Il filo conduttore di questa giornata di studi erano i legami storico culturali tra Italia e Albania all’epoca di Skanderbeg.

Parte di questa attività erano noti nomi della cultura, diplomazia e della politica dell’Albania; la Ministra della Cultura, Mirela Kumbaro, l’ambasciatore in Italia, Anila Bitri e il console generale a Bari, Adrian Haskaj.
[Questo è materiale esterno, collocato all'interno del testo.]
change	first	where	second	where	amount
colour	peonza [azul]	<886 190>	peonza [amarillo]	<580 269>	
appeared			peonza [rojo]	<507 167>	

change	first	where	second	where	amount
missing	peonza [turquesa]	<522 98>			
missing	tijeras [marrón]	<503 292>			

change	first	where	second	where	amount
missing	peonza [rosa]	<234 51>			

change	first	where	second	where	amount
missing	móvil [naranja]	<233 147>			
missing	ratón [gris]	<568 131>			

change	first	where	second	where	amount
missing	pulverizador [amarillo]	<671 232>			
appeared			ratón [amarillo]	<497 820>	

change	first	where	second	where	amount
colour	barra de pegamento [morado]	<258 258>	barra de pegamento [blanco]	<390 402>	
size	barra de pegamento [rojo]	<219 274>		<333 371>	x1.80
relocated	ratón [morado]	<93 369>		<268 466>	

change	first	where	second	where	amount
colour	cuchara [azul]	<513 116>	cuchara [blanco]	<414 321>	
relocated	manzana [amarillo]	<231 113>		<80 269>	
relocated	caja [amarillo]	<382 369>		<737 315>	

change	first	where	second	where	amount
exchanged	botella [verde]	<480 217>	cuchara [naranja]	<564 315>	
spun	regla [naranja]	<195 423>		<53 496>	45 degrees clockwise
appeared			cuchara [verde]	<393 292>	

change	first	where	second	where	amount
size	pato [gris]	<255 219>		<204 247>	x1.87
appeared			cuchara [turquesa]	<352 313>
Oltre al rettore dell’Università degli Studi “Aldo Moro”, Antonio Felice Uricchio e ai  professori, Antonio Ciuffreda, Vittoria Bosna e Nicola Barbuti, erano presenti il giornalista Manlio Triggiani, l’assessore alla cultura del comune di Bari Silvio Maselli, il professor Michele Indellicato, il coordinatore Master I livello “Etica della Pace”, padre Piergiorgio Taneburgo, missionario a Scutari dei frati cappuccini, e padre Ernesto Santucci, missionario gesuita in Albania e scrittore.